Stuff I’m doing 👨🏻‍💻

My wife and I have been packing up furniture, cutlery, clothes, anything we think we might need for our new place in West Kelowna. We’ll be spending most of our summer there this year.

We’re trying to get everything packed into one U-Haul so we can do it one seven hour drive. 🤞

Stuff I’ve read 👨🏻‍💻📚

🤑The Age of The Double Sell-Out

In the 1990s, there was a single ethical principle at the heart of youth culture — don’t sell out. There was a logic behind it: When artists serve the commercial marketplace, they blunt their pure artistic vision in compromising with conventional tastes. This ethic was also core to subcultures, which were supposed to be social spaces for personal expression and community bonding, not style laboratories for the fashion industry.

As a child of the 80’s and 90’s I can confirm this principle did exist. In the early 90’s I got involved in the local Rave subculture. It was a tight knit community that very much believed in the ideas of peace, love, unity, and respect (PLUR).

The 20th century taboo against selling out was, at its heart, a communal norm to reward young artists who focused on craft and punish those who appropriated art and subculture for empty profiteering. Now the culture is most exemplified by people whose entire end goal appears to be empty profiteering.

He used Mr. Beast as an example of this. Where the entire point of gaining popularity is to sell out and then look for ways to sell out again.

If we want different outcomes, we can change the norms, which conveniently costs no money. If we want culture to be culture and not just advertorials for a sprawling network of micro-QVCs pumping out low-quality goods, an easy step would be to re-shift the norms towards, at least, “Don’t be a double sell-out.”

🤯My Brain Finally Broke

If you have time to read one article this week make it this one. It perfectly captures what many of are feeling since Trump took office. The constant deluge of information, news, and insanity. My worry is that this is all slowly becoming normalized.

At the root of this opacity might be whatever strange thing is currently happening with time. I mostly keep track of it on my phone, a device that makes me feel like I am strapped flat to the board of an unreal present: the past has vanished, the future is inconceivable, and my eyes are clamped open to view the endlessly resupplied now.

The phone eats time; it makes us live the way people do inside a casino, dropping a blackout curtain over the windows to block out the world, except the blackout curtain is a screen, showing too much of the world, too quickly.

I cancelled my Apple News subscription and I’ve purposely pulled back from most social media. It’s hard enough to stay sane when things are running relatively normally. However, we are not currently in anything close to “normal” times.

it’s easier to retreat from the concept of reality than to acknowledge that the things in the news are real.

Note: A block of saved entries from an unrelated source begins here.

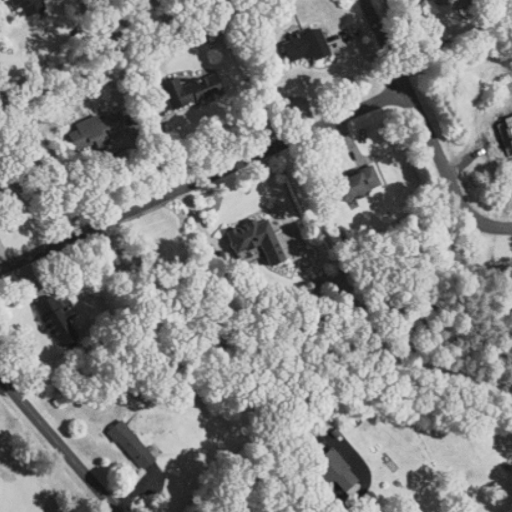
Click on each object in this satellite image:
building: (23, 3)
building: (288, 37)
building: (174, 81)
building: (73, 125)
road: (426, 128)
building: (338, 175)
road: (202, 178)
building: (237, 231)
building: (40, 311)
building: (115, 436)
road: (59, 442)
building: (318, 462)
road: (350, 500)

🤖Jevons Paradox: A personal perspective

I hadn’t heard of Jevons Paradox until coming across this article. The paradox is applied to the rise of AI and how it’s effecting productivity and overwork.

This is the paradox of our time: the very tools designed to free us from labor are trapping us in an endless cycle of escalating work.

I’ve worked in Tech my entire life. As the tools we use have become faster and more efficient it hasn’t benefiting workers at all. Instead it’s simply added to how much we can get done in any given amount of time.

When an hour of work generates what once took days, rest becomes luxury taxed by your own conscience. Every pause carries an invisible price tag that flickers in your peripheral vision.

Have ever felt guilty on a day off? Or on a weekend? That nagging feeling that you should be doing more, accomplishing more, creating more? So many of us can’t enjoy time off work anymore. We can accomplish so much more in one hour than at any point in human history and all it’s given us is guilt and shame.

When technical execution becomes trivially easy, when anyone can spin up a startup, design a fashion line, or produce a film, the scarce resource becomes knowing what’s worth doing in the first place. And what’s worth doing is typically deeply subjective.

“What’s worth doing”. The answer will be different for everyone. It’s why my wife and I have started our own business. It’s why I’ll never go back to working for a tech startup again.

Stuff I’m watching

The Handmaids Tale: I fell behind and stopped after season 3. I’m determined to finish the last three seasons.

The While Lotus season 3: I don’t think I’ll ever be able to unhear Parker Posey’s accent.